## WORK REQUIRED
Show every line from the data below that includes "понять".

## SUPPLIED INFORMATION
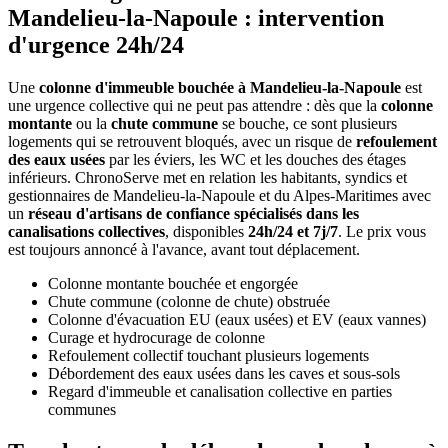
Mandelieu-la-Napoule : intervention
d'urgence 24h/24
Une
colonne d'immeuble bouchée à Mandelieu-la-Napoule
est
une urgence collective qui ne peut pas attendre : dès que la
colonne
montante
ou la
chute commune
se bouche, ce sont plusieurs
logements qui se retrouvent bloqués, avec un risque de
refoulement
des eaux usées
par les éviers, les WC et les douches des étages
inférieurs. ChronoServe met en relation les habitants, syndics et
gestionnaires de Mandelieu-la-Napoule et du Alpes-Maritimes avec
un
réseau d'artisans de confiance spécialisés dans les
canalisations collectives
, disponibles
24h/24 et 7j/7
. Le prix vous
est toujours annoncé à l'avance, avant tout déplacement.
Colonne montante bouchée et engorgée
Chute commune (colonne de chute) obstruée
Colonne d'évacuation EU (eaux usées) et EV (eaux vannes)
Curage et hydrocurage de colonne
Refoulement collectif touchant plusieurs logements
Débordement des eaux usées dans les caves et sous-sols
Regard d'immeuble et canalisation collective en parties
communes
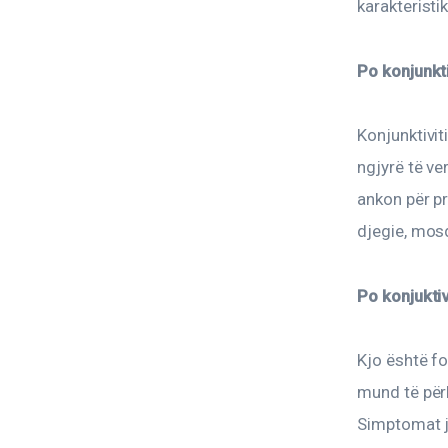
karakteristik
Po konjunkti
Konjunktivit
ngjyrë të ve
ankon për pr
djegie, mosd
Po konjuktiv
Kjo është fo
mund të për
Simptomat ja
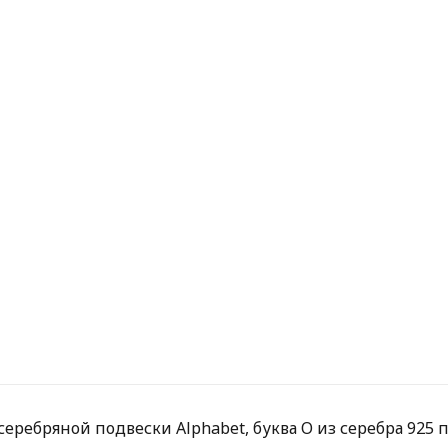
еребряной подвески Alphabet, буква О из серебра 925 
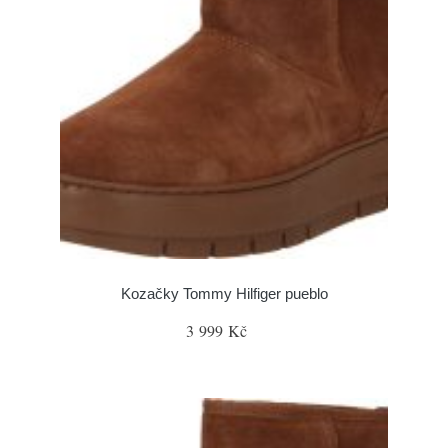
Kozačky Tommy Hilfiger pueblo
3 999 Kč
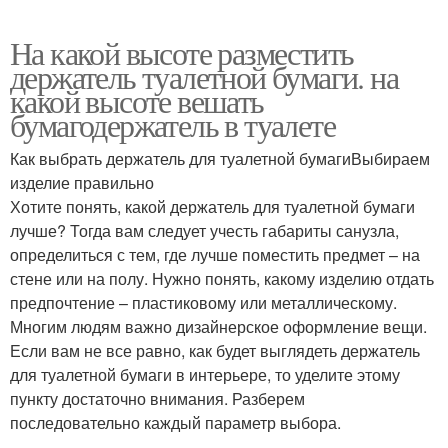
На какой высоте разместить
держатель туалетной бумаги. на
какой высоте вешать
бумагодержатель в туалете
Как выбрать держатель для туалетной бумагиВыбираем
изделие правильно
Хотите понять, какой держатель для туалетной бумаги
лучше? Тогда вам следует учесть габариты санузла,
определиться с тем, где лучше поместить предмет – на
стене или на полу. Нужно понять, какому изделию отдать
предпочтение – пластиковому или металлическому.
Многим людям важно дизайнерское оформление вещи.
Если вам не все равно, как будет выглядеть держатель
для туалетной бумаги в интерьере, то уделите этому
пункту достаточно внимания. Разберем
последовательно каждый параметр выбора.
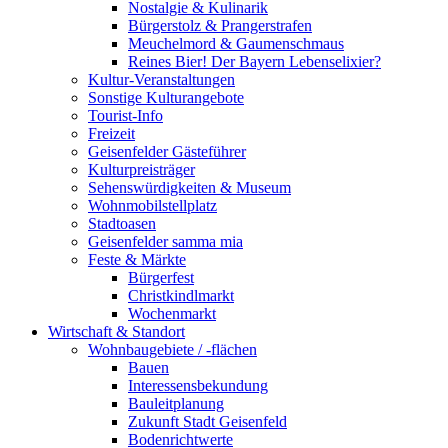
Nostalgie & Kulinarik
Bürgerstolz & Prangerstrafen
Meuchelmord & Gaumenschmaus
Reines Bier! Der Bayern Lebenselixier?
Kultur-Veranstaltungen
Sonstige Kulturangebote
Tourist-Info
Freizeit
Geisenfelder Gästeführer
Kulturpreisträger
Sehenswürdigkeiten & Museum
Wohnmobilstellplatz
Stadtoasen
Geisenfelder samma mia
Feste & Märkte
Bürgerfest
Christkindlmarkt
Wochenmarkt
Wirtschaft & Standort
Wohnbaugebiete / -flächen
Bauen
Interessensbekundung
Bauleitplanung
Zukunft Stadt Geisenfeld
Bodenrichtwerte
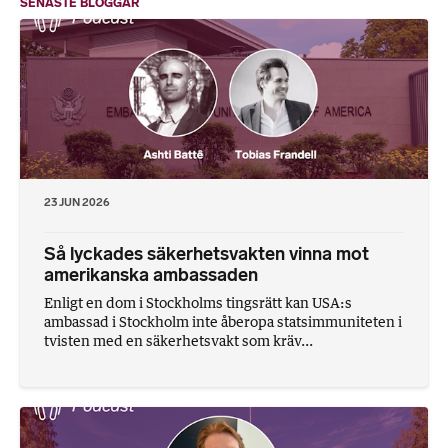
SENASTE BLOGGAR
23 JUN 2026
Så lyckades säkerhetsvakten vinna mot
amerikanska ambassaden
Enligt en dom i Stockholms tingsrätt kan USA:s
ambassad i Stockholm inte åberopa statsimmuniteten i
tvisten med en säkerhetsvakt som kräv...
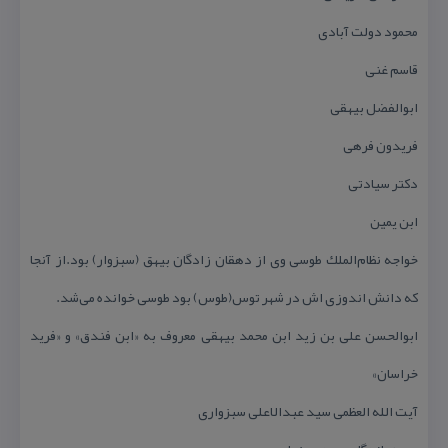
محمود دولت آبادی
قاسم غنی
ابوالفضل بیهقی
فریدون فرهی
دكتر سیادتی
ابن یمین
خواجه نظام‌الملك طوسی وی از دهقان زادگان بیهق (سبزوار) بود.از آنجا
كه دانش اندوزی اش در شهر توس(طوس) بود طوسی خوانده می‌شد.
ابوالحسن علی بن زید ابن محمد بیهقی معروف به «ابن فندق» و «فرید
خراسان»
آیت الله العظمی سید عبدالاعلی سبزواری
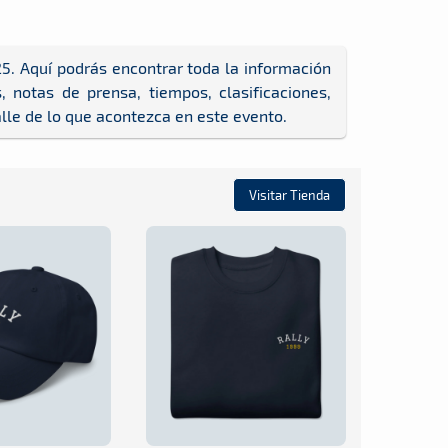
25. Aquí podrás encontrar toda la información
 notas de prensa, tiempos, clasificaciones,
alle de lo que acontezca en este evento.
Visitar Tienda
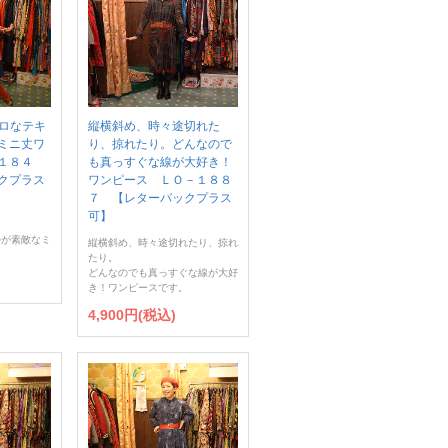
レトロなテキ
縦横斜め、時々途切れた
ミニ丈ワ
り、掠れたり。どんなので
１８４
も真っすぐな線が大好き！
クプラス
ワンピース ＬＯ－１８８
７ 【レターパックプラス
可】
ルが素敵なミ
縦横斜め、時々途切れたり、掠れ
たり。
どんなのでも真っすぐな線が大好
き！ワンピースです。
4,900円(税込)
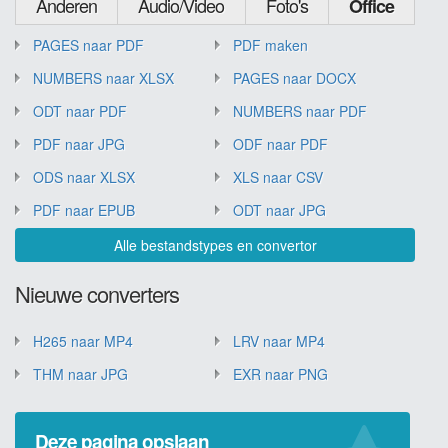
Anderen
Audio/Video
Foto's
Office
PAGES naar PDF
PDF maken
NUMBERS naar XLSX
PAGES naar DOCX
ODT naar PDF
NUMBERS naar PDF
PDF naar JPG
ODF naar PDF
ODS naar XLSX
XLS naar CSV
PDF naar EPUB
ODT naar JPG
Alle bestandstypes en convertor
Nieuwe converters
H265 naar MP4
LRV naar MP4
THM naar JPG
EXR naar PNG
Deze pagina opslaan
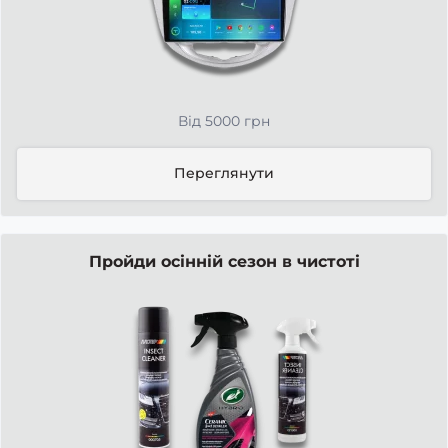
Від 5000 грн
Переглянути
Пройди осінній сезон в чистоті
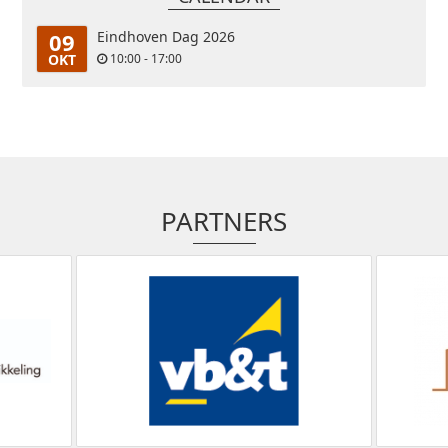
09
Eindhoven Dag 2026
OKT
10:00 - 17:00
PARTNERS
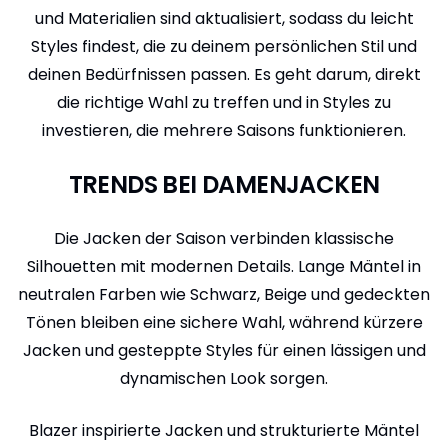
und Materialien sind aktualisiert, sodass du leicht
Styles findest, die zu deinem persönlichen Stil und
deinen Bedürfnissen passen. Es geht darum, direkt
die richtige Wahl zu treffen und in Styles zu
investieren, die mehrere Saisons funktionieren.
TRENDS BEI DAMENJACKEN
Die Jacken der Saison verbinden klassische
Silhouetten mit modernen Details. Lange Mäntel in
neutralen Farben wie Schwarz, Beige und gedeckten
Tönen bleiben eine sichere Wahl, während kürzere
Jacken und gesteppte Styles für einen lässigen und
dynamischen Look sorgen.
Blazer inspirierte Jacken und strukturierte Mäntel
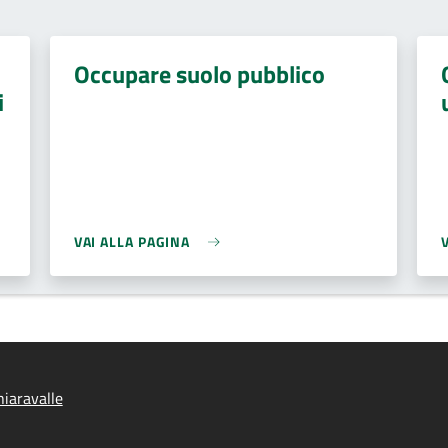
Occupare suolo pubblico
i
VAI ALLA PAGINA
iaravalle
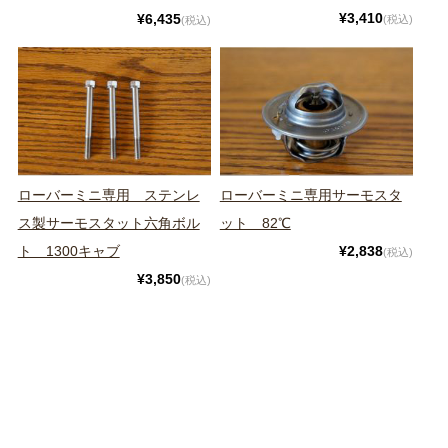
¥3,410
¥6,435
(税込)
(税込)
ローバーミニ専用 ステンレ
ローバーミニ専用サーモスタ
ス製サーモスタット六角ボル
ット 82℃
ト 1300キャブ
¥2,838
(税込)
¥3,850
(税込)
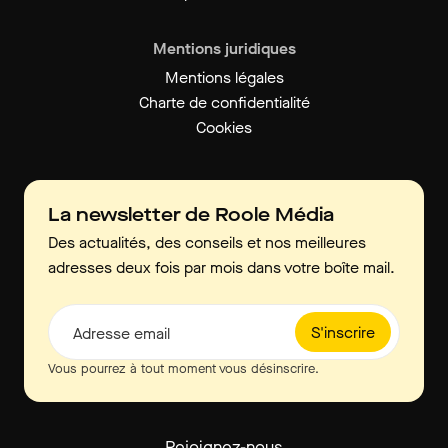
Mentions juridiques
Mentions légales
Charte de confidentialité
Cookies
La newsletter de Roole Média
Des actualités, des conseils et nos meilleures
adresses deux fois par mois dans votre boîte mail.
S'inscrire
Adresse email
Vous pourrez à tout moment vous désinscrire.
Rejoignez-nous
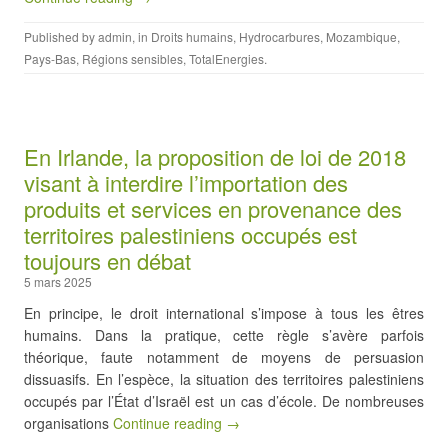
Published by
admin
, in
Droits humains
,
Hydrocarbures
,
Mozambique
,
Pays-Bas
,
Régions sensibles
,
TotalEnergies
.
En Irlande, la proposition de loi de 2018
visant à interdire l’importation des
produits et services en provenance des
territoires palestiniens occupés est
toujours en débat
5 mars 2025
En principe, le droit international s’impose à tous les êtres
humains. Dans la pratique, cette règle s’avère parfois
théorique, faute notamment de moyens de persuasion
dissuasifs. En l’espèce, la situation des territoires palestiniens
occupés par l’État d’Israël est un cas d’école. De nombreuses
organisations
Continue reading →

## THE COMPLETED TASK
Хотите понять, какой держатель для туалетной бумаги
стене или на полу. Нужно понять, какому изделию отдать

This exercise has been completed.